The records that follow must be repeated exactly, except for their pictures.

**Dataset records:**
+++

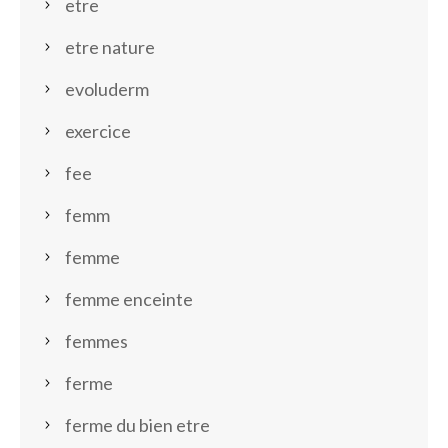
etre
etre nature
evoluderm
exercice
fee
femm
femme
femme enceinte
femmes
ferme
ferme du bien etre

+++

**Written solution:**
etre
etre nature
evoluderm
exercice
fee
femm
femme
femme enceinte
femmes
ferme
ferme du bien etre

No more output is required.